The Clinton health plan would provide universal health coverage for all Americans for the first time. After it takes effect, workers who retire between 55 and 65 will be responsible for the cost of health insurance premiums for themselves and their families, although some employers might choose to pay a share of the premiums and the government may contribute some amount for lower-income retirees. At age 65, all Americans are eligible for Medicare.

Workers in manufacturing companies and in state governments traditionally have had employer-paid health insurance when they retired early. For this group, the new system would continue their special benefit but shift the cost from their employer to the federal government.

The plan, if adopted by Congress, would provide a financial windfall to the Big Three domestic auto makers--General Motors, Ford and Chrysler--and to other firms in manufacturing. The Administration wants to recapture some of this money and is considering various techniques, such as a onetime tax or other charge for those companies.

The Administration also promised other concessions Wednesday as part of its effort to secure business support for Clinton's proposal to impose mandatory insurance coverage on all employers.

The original plan called for companies to be allowed to operate their own health benefit plans independent of the alliances only if they have at least 5,000 workers and pay a special 1% fee.

Instead, officials told business lobbyists that the levy will be lower, ranging from 0.2% to 0.7%.

The Administration also has retreated from a provision of the draft plan that would have allowed the government to impose price controls on breakthrough drugs. Pharmaceutical companies argued that this would have inhibited research and development.

Also Wednesday, Administration officials took steps to ease health care industry concerns that any mergers, joint purchasing agreements and other cost-cutting steps would lead to government antitrust charges. Federal agencies issued unprecedented guidelines outlining what would be acceptable. Normally, officials wait for a particular action to occur before deciding whether it violates antitrust rules.

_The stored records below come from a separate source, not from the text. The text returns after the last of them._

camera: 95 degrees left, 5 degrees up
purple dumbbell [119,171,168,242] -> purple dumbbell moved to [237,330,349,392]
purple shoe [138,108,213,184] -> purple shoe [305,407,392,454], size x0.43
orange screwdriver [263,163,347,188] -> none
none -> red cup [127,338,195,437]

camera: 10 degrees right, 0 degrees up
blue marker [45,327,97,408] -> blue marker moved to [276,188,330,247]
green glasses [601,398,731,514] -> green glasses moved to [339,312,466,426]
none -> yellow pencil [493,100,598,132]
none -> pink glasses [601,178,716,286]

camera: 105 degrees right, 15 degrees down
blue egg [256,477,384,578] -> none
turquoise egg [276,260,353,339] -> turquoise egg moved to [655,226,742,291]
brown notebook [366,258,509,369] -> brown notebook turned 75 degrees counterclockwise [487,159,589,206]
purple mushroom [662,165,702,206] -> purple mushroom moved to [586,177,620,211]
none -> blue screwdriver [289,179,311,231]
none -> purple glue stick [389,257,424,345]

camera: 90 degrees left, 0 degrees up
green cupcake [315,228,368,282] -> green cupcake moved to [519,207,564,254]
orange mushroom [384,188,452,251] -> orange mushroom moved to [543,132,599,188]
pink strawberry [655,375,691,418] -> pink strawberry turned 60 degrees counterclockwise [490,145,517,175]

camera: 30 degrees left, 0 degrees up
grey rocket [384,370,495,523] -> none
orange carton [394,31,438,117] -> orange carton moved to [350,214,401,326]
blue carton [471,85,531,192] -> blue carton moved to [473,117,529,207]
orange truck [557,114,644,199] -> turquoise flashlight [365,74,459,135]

With First Lady Hillary Rodham Clinton praising the actions as "pro-competition, pro-collaboration and pro-consumer," the Justice Department and Federal Trade Commission also committed themselves to answering within 90 days any health business requests for guidance on joint ventures and exchange of information.

The guidelines, as detailed by FTC Chairwoman Janet D. Steiger and Anne K. Bingaman, assistant attorney general for antitrust, were contained in six policy statements that sketched "safety zones" for conduct the two agencies would not challenge.